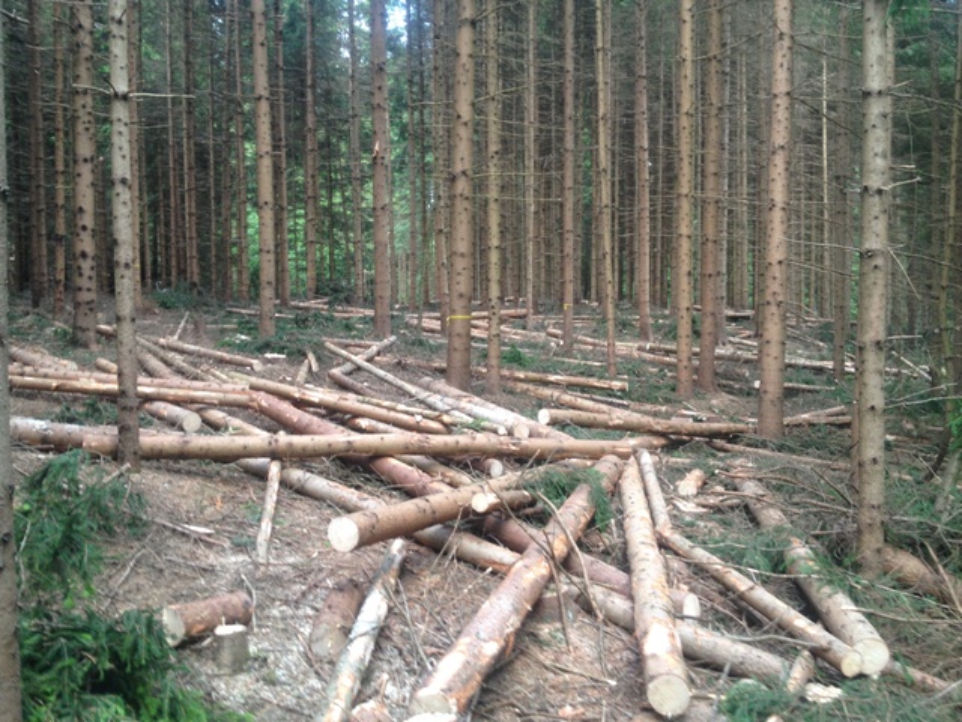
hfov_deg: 52.6
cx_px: 481
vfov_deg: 40.7
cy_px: 361
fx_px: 973
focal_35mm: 35
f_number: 2.4
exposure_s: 1/20
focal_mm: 4.28
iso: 64
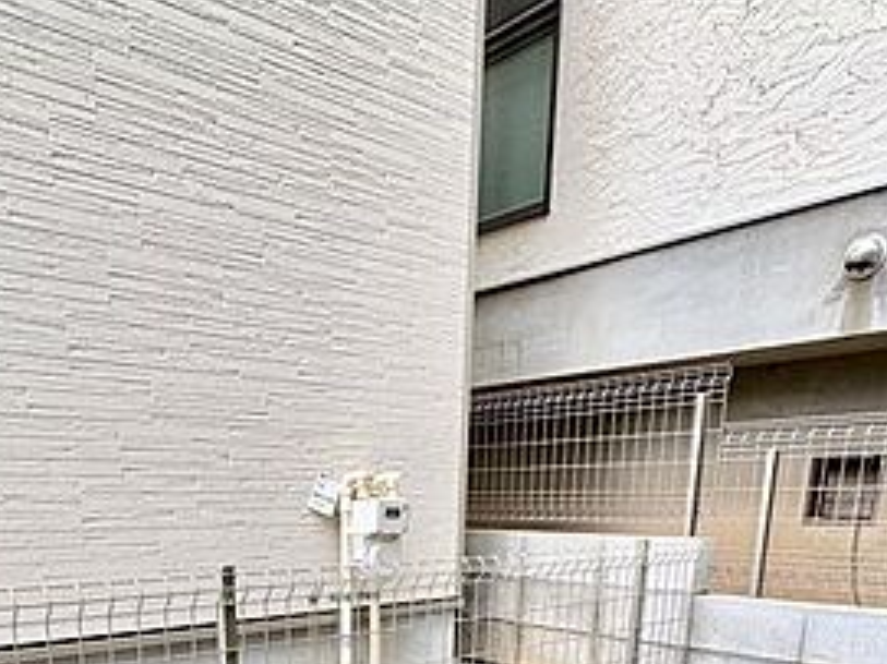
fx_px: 820
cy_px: 721
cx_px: 340
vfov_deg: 37.4
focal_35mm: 32
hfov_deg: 56.3
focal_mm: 2.22
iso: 40
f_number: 2.2
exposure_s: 1/162
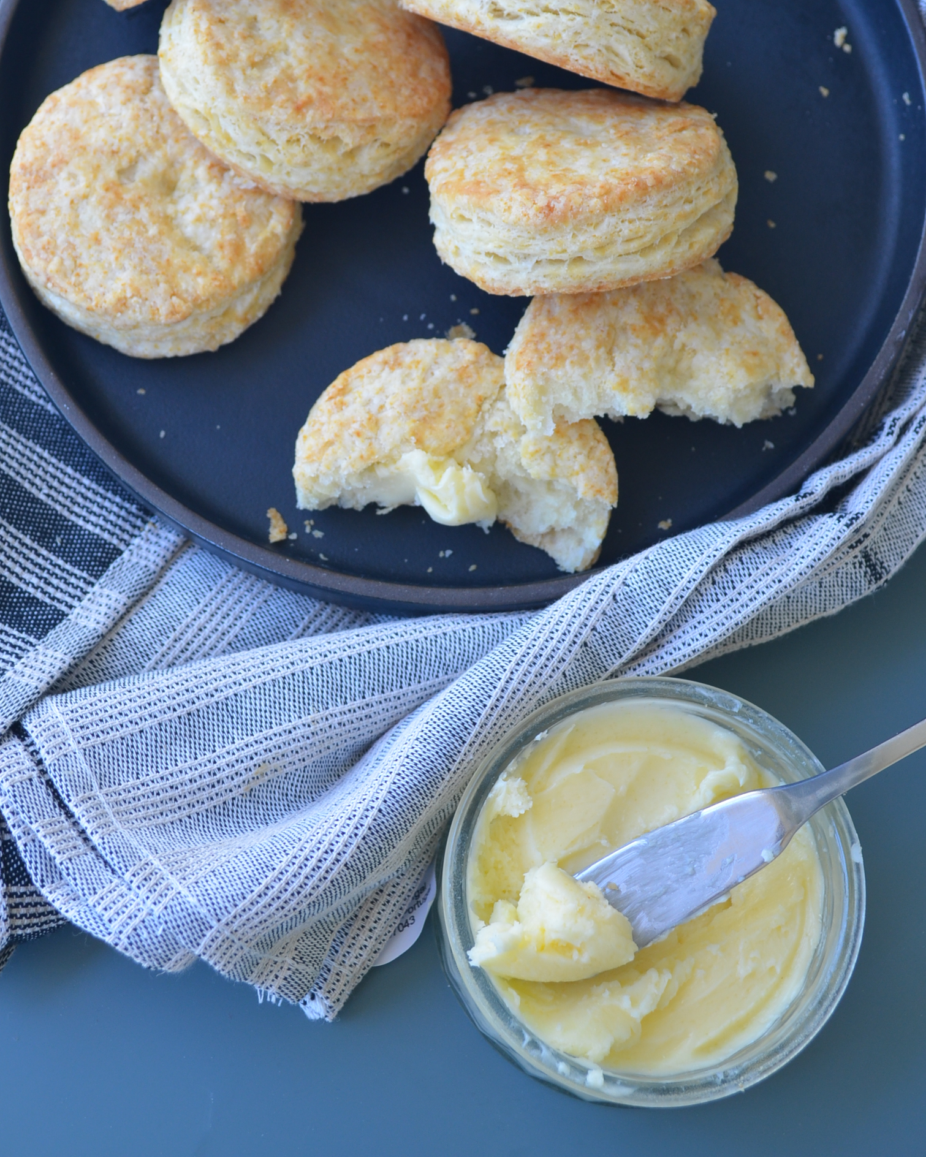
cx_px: 448
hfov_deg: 23.2
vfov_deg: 28.6
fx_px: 2260
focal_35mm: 66
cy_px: 450
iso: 400
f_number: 6.3
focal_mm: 36
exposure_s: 1/60
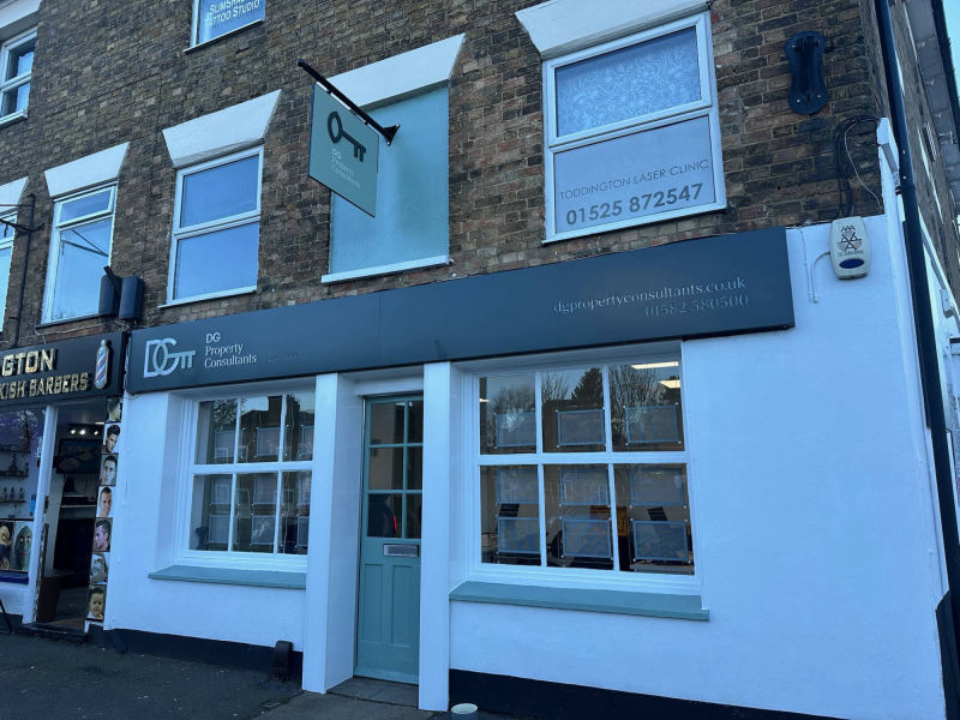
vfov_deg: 56.8
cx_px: 480
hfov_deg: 71.6
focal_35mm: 24
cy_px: 360
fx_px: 666
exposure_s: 1/650
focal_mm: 6.86
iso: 80
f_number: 1.78
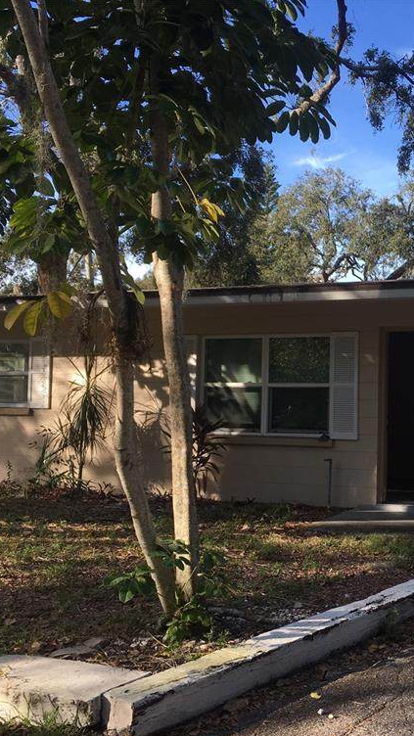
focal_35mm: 43
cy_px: 374
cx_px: 394
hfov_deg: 26.5
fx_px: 839
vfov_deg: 47.4
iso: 25
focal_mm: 4.15
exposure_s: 1/458
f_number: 2.2
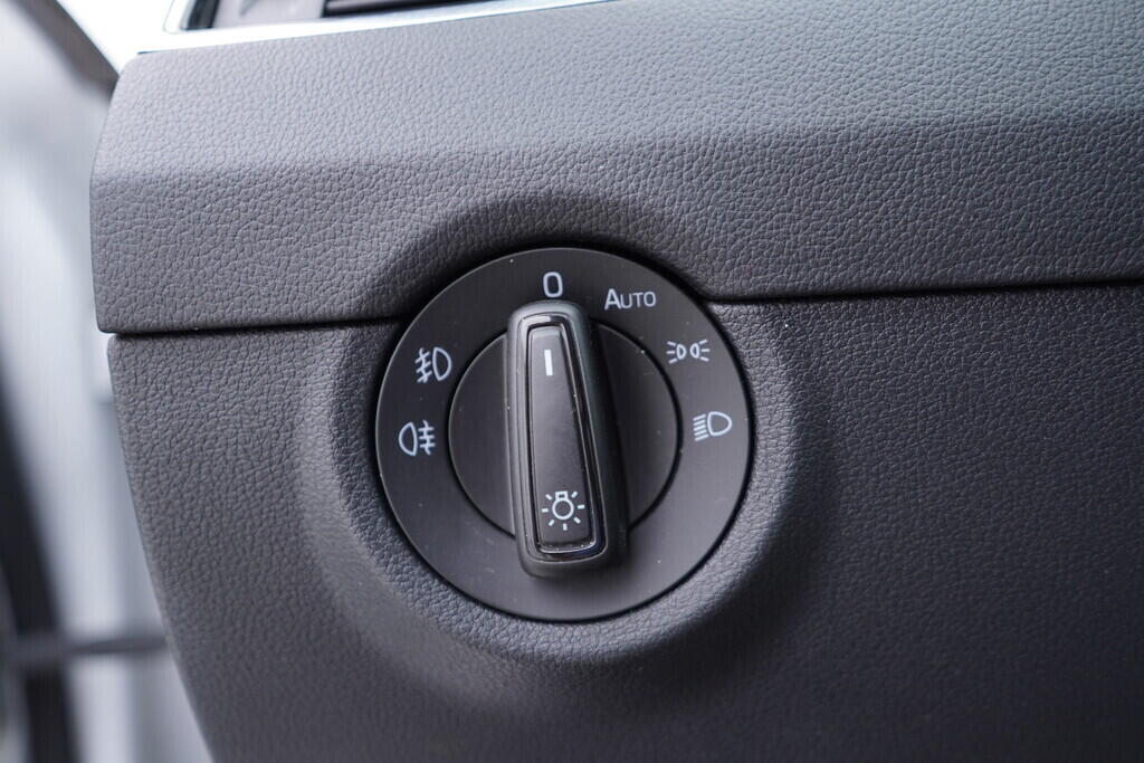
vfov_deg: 36.9
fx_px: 1144
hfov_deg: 53.1
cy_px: 382
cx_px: 572
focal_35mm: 36
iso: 250
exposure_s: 1/40
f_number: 2.8
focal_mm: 24
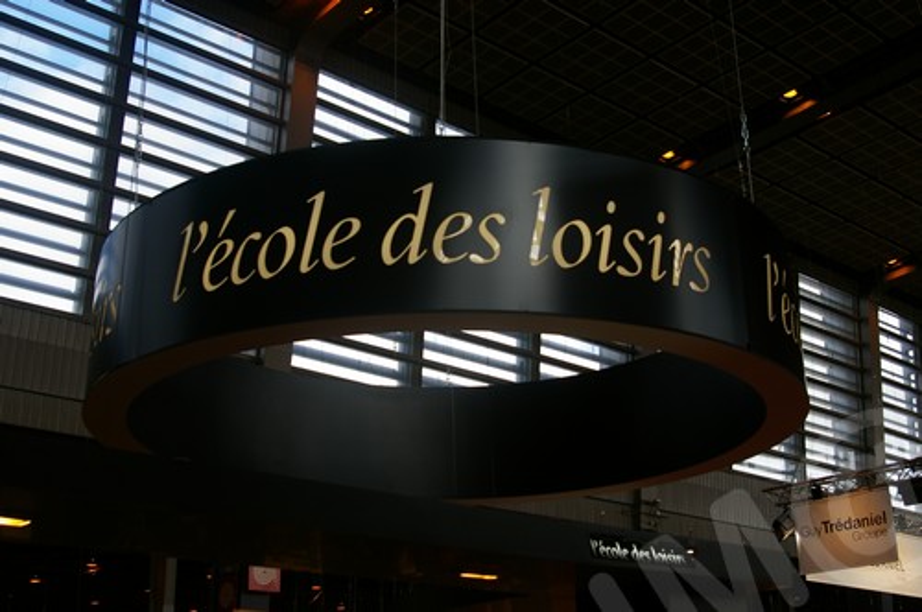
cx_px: 461
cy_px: 306
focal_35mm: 46
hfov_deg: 42.4
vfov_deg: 28.9
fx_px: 1189
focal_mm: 31
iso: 200
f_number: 5.6
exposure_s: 1/180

+--

### WHAT YOU HAVE TO DO
Give back exactly the run of lines that opens the material above and ends at the line with "vfov_deg: 28.9". Omit the pictures.

### COMPLETED TASK
hfov_deg: 52.6
cx_px: 481
vfov_deg: 40.7
cy_px: 361
fx_px: 973
focal_35mm: 35
f_number: 2.4
exposure_s: 1/20
focal_mm: 4.28
iso: 64
fx_px: 820
cy_px: 721
cx_px: 340
vfov_deg: 37.4
focal_35mm: 32
hfov_deg: 56.3
focal_mm: 2.22
iso: 40
f_number: 2.2
exposure_s: 1/162
cx_px: 448
hfov_deg: 23.2
vfov_deg: 28.6
fx_px: 2260
focal_35mm: 66
cy_px: 450
iso: 400
f_number: 6.3
focal_mm: 36
exposure_s: 1/60
vfov_deg: 56.8
cx_px: 480
hfov_deg: 71.6
focal_35mm: 24
cy_px: 360
fx_px: 666
exposure_s: 1/650
focal_mm: 6.86
iso: 80
f_number: 1.78
focal_35mm: 43
cy_px: 374
cx_px: 394
hfov_deg: 26.5
fx_px: 839
vfov_deg: 47.4
iso: 25
focal_mm: 4.15
exposure_s: 1/458
f_number: 2.2
vfov_deg: 36.9
fx_px: 1144
hfov_deg: 53.1
cy_px: 382
cx_px: 572
focal_35mm: 36
iso: 250
exposure_s: 1/40
f_number: 2.8
focal_mm: 24
cx_px: 461
cy_px: 306
focal_35mm: 46
hfov_deg: 42.4
vfov_deg: 28.9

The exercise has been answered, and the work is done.